Zhdanov’s report rammed home the point that no nation was free of the risk of smallpox until all were free of the disease, highlighting the recurrent costs of vaccination and revaccination across the globe and stressing that there were good grounds for believing that eradication was theoretically and practically possible. Zhdanov recommended that a system used in England to manage the disease, the so-called Leicester system, be adopted widely: this system encompassed prompt identification and isolation of new cases together with quarantine and surveillance of contacts. His report concluded with a bold claim: “As regards its complete eradication throughout the world, we think that this can be achieved within the next ten years.”
Zhdanov did not single-handedly and instantaneously win over his audience in 1958. The delegates did, however, ask the Director-General of the WHO to give fuller consideration to the prospect of smallpox eradication. The Soviet Union, and its ally Cuba, quickly followed up Zhadnov’s suggestion with practical help by supplying the WHO with 25 million and two million vials of vaccine, respectively. At the subsequent World Health Assembly in 1959, agreement was finally reached to launch a global eradication campaign for smallpox.
Although the speech that launched the eradication campaign had been given in America, the USA was initially slow to follow the Soviet Union’s lead. However, in 1964, which as International Cooperation Year marked the twentieth anniversary of the United Nations, President Lyndon B. Johnson pledged his country’s commitment to this bold effort. In a nice symmetry with the Soviet Union’s Zhdanov, one American, Donald “D.A.” Henderson, was subsequently propelled into a leadership role in the eradication campaign. Henderson was an epidemiologist working in the Epidemic Intelligence Service of the US. Centers for Disease Control (CDC) and he had become obsessed with smallpox. Henderson’s work in expanding an US-led effort to eradicate measles from West Africa to embrace smallpox control caught the attention of the then WHO Secretary-General, Chisholm’s successor, Marcelino Candau. In 1966, the WHA agreed on a ten-year intensified eradication campaign and Henderson was tipped into the role of Director of the WHO Smallpox Eradication Office. From his cramped headquarters in Geneva, Henderson led the campaign during its most active phase, channelling efforts through WHO Regional Offices to over 150,000 field workers.

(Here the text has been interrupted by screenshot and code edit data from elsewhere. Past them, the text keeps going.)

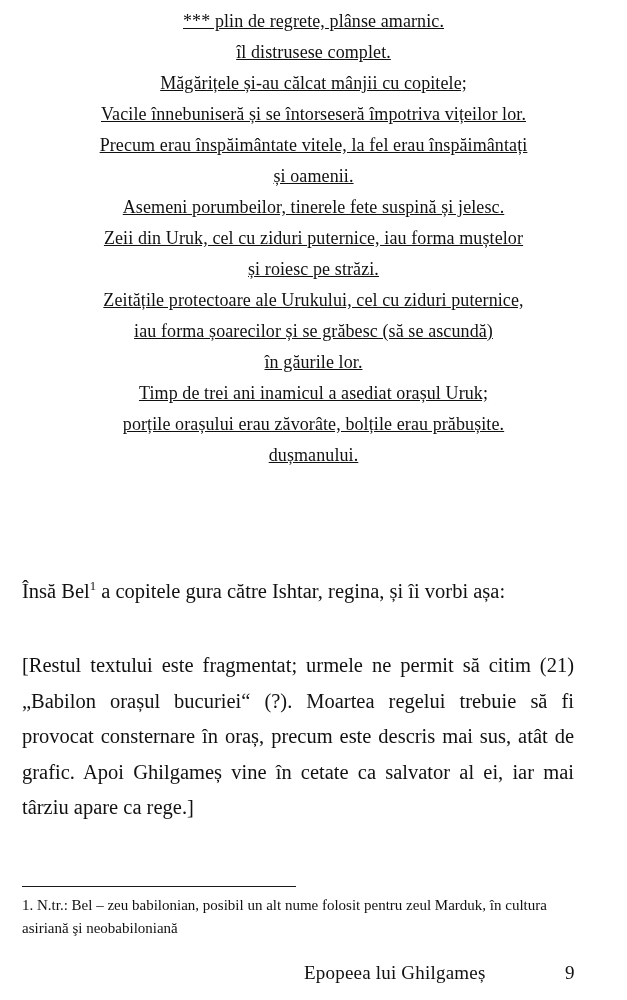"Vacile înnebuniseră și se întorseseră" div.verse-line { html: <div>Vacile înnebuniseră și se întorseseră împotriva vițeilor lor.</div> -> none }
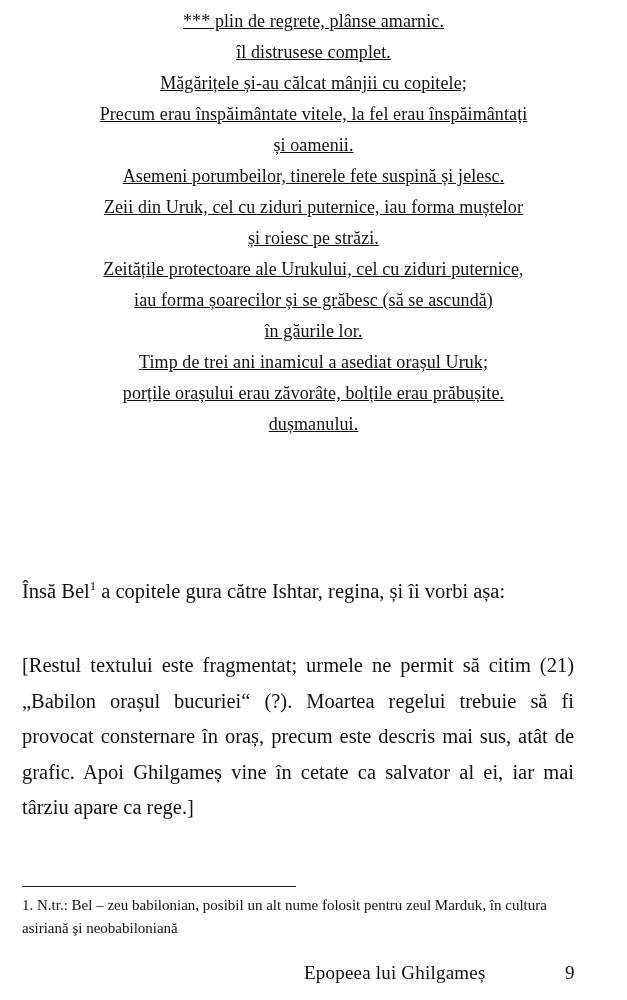"și oamenii." div.verse-line { html: <div>și oamenii.</div> -> none }
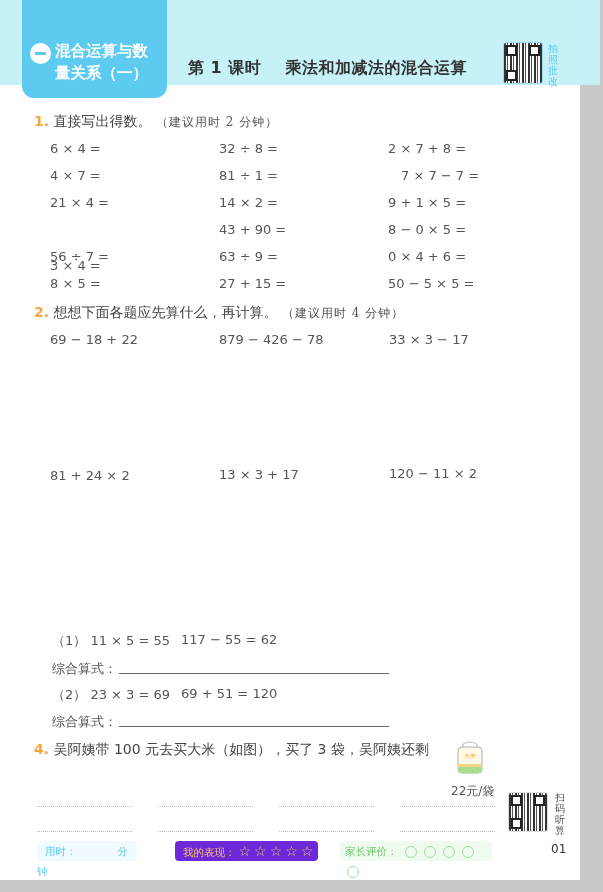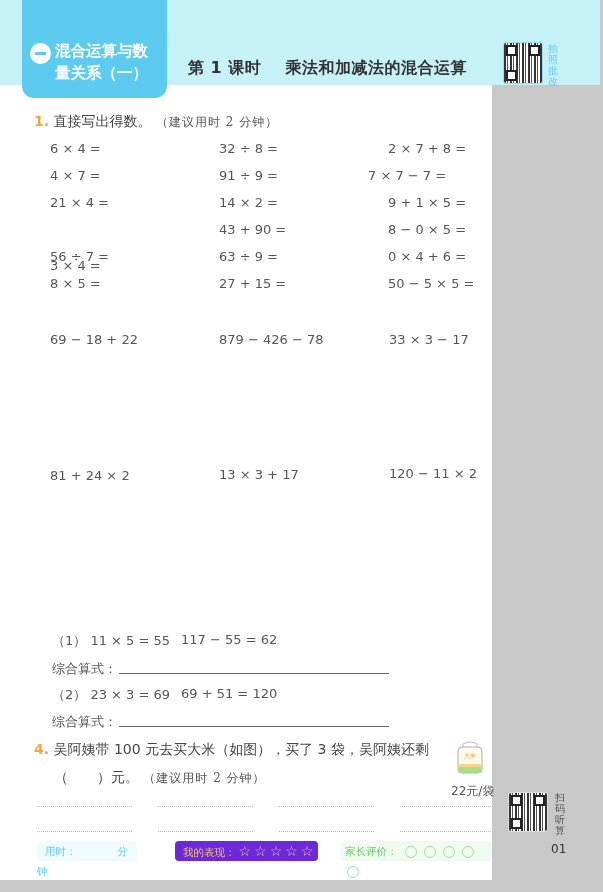"混合运算与数" .page { width: 492px -> 580px }
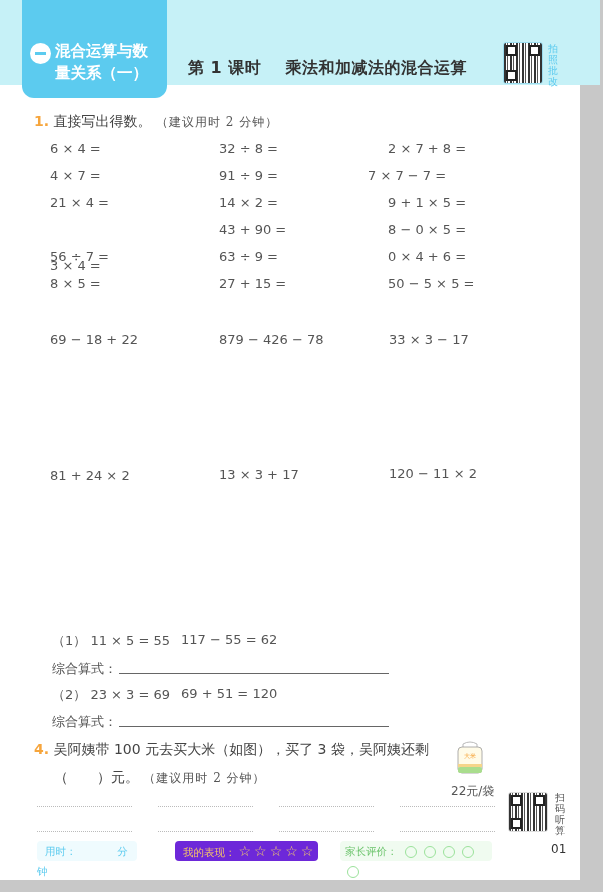"91 ÷ 9 =" div.expr { text: 91 ÷ 9 -> 81 ÷ 1 }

This is not the place to document the details of how smallpox was squeezed out of every corner of the globe: the story of this campaign has been told many times before, most notably in the mammoth WHO publication, often dubbed “the Big Red Book”, Smallpox and its Eradication and in Henderson’s own account of the campaign, Smallpox—Death of a Disease. Suffice it to say that the campaign overcame numerous hurdles, both physical (mountains, rivers, floods) and social (ignorance, political wrangling, vested interests, national pride, fraudulent under-reporting of cases, famine, war, displacement of people) and every conceivable form of transport was used to deliver vaccine to its targets: jeeps, motorcycles, pushbikes, mules, boats, even elephants! One by one the regional goliaths of endemic smallpox fell to the slingshot of freeze-dried vaccine delivered by bifurcated needle—Brazil and Indonesia, West Africa, the Indian Subcontinent. An incursion by smallpox into Yugoslavia in 1970 was soon seen off. By 1975, smallpox was confined to two localities and only in one of them did the serious form, variola major, still inhabit human flesh and blood.